La mañana dominical ha amanecido fría aunque menos que la de ayer. Nubarrones pardos, según la típica expresión poética, que dejan caer una fina llovizna. A pesar de eso, he prescindido del coche y ido andando hasta El Charco disfrutando del día otoñal aunque los días otoñales debieran disfrutarse en París. Inasequibles al desaliento, en el Willow montaban la terraza esperando el probable sol de después del mediodía. Las sillas, que han pasado la noche en la calle, encadenadas y cubiertas con un plástico, estaban siendo limpiadas para quitarles los últimos restos de agua.

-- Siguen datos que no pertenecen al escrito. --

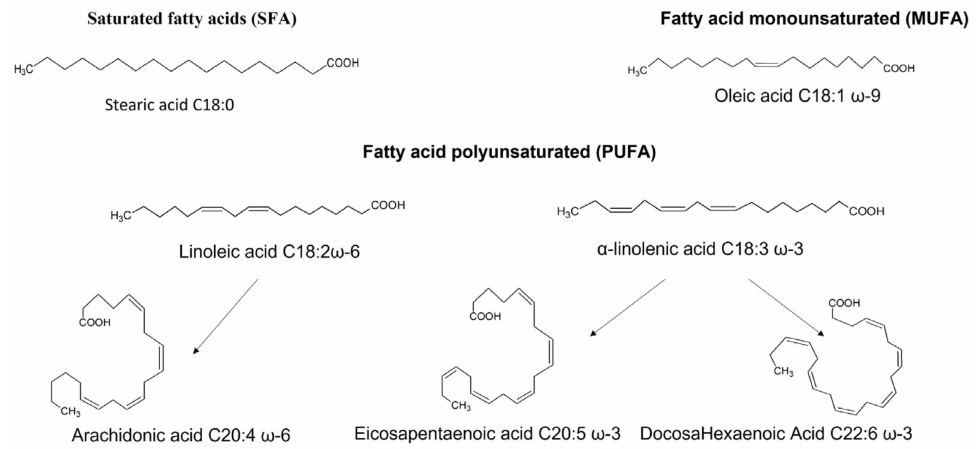
Figure 1. The different families of fatty acids and their main members. Fatty acids are classified according to the saturation or unsaturation of the carbon chain. There are saturated fatty acids (SFA), monounsaturated fatty acids (MUFA), and polyunsaturated fatty acids (PUFA). Among the latter, we distinguish between omega-3 and omega-6. Docosahexaenoic acid belongs to the omega-3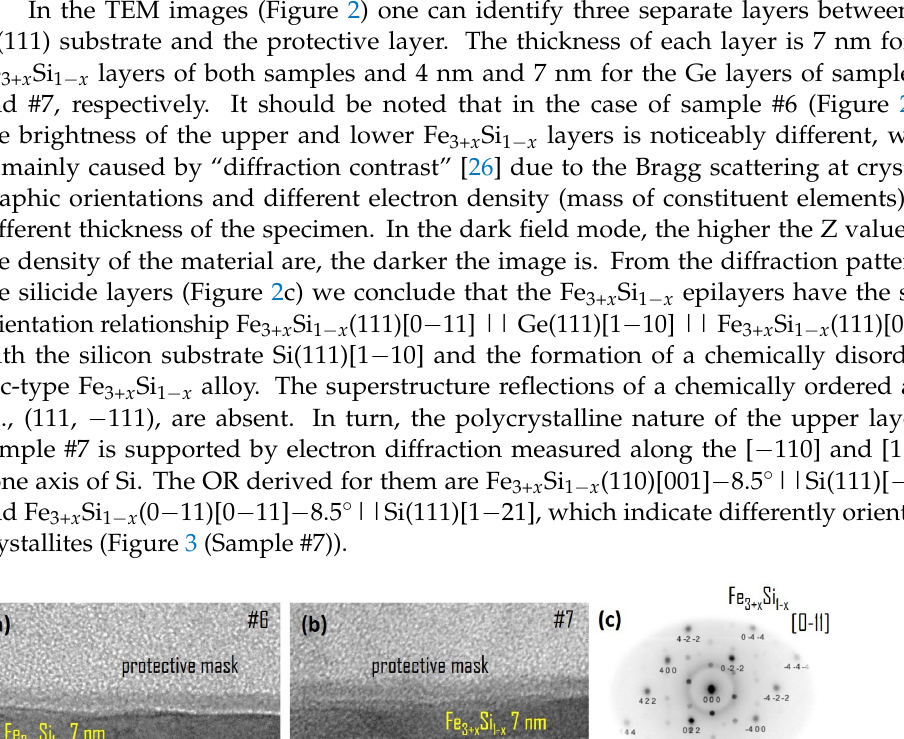
Figure 3. TEM electron diffraction pattern of cross-section of Fe 3+ x Si 1 − x /Ge/ Fe 3+ x Si 1 − x /Si(111) samples #6 and #7 along different projections (zone axes). The angles of reciprocal lattice vectors are given for each phase . We also analysed the epitaxial stress in the epilayer and in the crystallites of the pol- ycrystalline layer of the Fe-Si alloy. Changing the chemical composition within the tri- layers based on ferromagnetic Fe x (Si 1 − y Ge y ) alloys can be used to tune the epitaxial stress and thereby the electronic structure and, as a result, the functional properties of the ma- terial [27–29]. The lattice distortions δ a,b,c and δ α , β , γ can be regarded as additives to a , b , c and α , β , γ parameters and in the most cases result in the change of crystal symmetry [30]. By meas- uring interplanar distances with the X-ray diffraction (XRD) method or TEM in principle, one can determine the lattice distortions solving a given system of equations relating the interplanar distances and the lattice parameters [30]. Except for interplanar distance, TEM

Pero ahora, vuelto a la bodega y a la espera de la expedición a “El Tiro” para empezar a ver que le pedimos a los Reyes Magos, tengo frío. Y éso que la bodega está más cerca del infierno. No es para dar pena a nadie porque, por supuesto, no la merezco pero tengo frío. El matriarcado enciende la calefacción al comienzo de la tarde porque a primera hora debe airearse la casa y la gran pantalla del Mac no da calor. Escribo con el chaquetón puesto y solo me falta la bufanda y los mitones para parecerme a los artistas pobres y bohemios o al escribiente Bob Cratchit explotado por Scrooge. Tenía que escribir sobre otras cosas pero haré solo esta breve entrada. En cambio, cuadricularé la planilla de las guardias, una de mis misiones en el Centro de Salud. No necesito para ésto inspiración y puedo hacerlo frotándome las manos y con la mente en blanco pues se trata de un trabajo mecánico y rutinario. Y ¿por qué no necesito pensar? Fácil respuesta: porque voy a decir la verdad. La planilla se hace inexorablemente colocando a cada uno justo el día que le corresponde. Nunca ha habido piedad para los pocos que han sugerido alguna trampa, normalmente para que le toque la guardia indebida a un sustituto.
No hay mentiras, pues, en la planilla. No puedo decir lo mismo de este blog donde todo debe ser a mi mayor gloria de gamberro, incumplidor, mala persona y canalla redomado. Y éso cuesta trabajo y el frío me ha descolocado. Diremos mentiras en otro momento porque hasta en el amor las hay.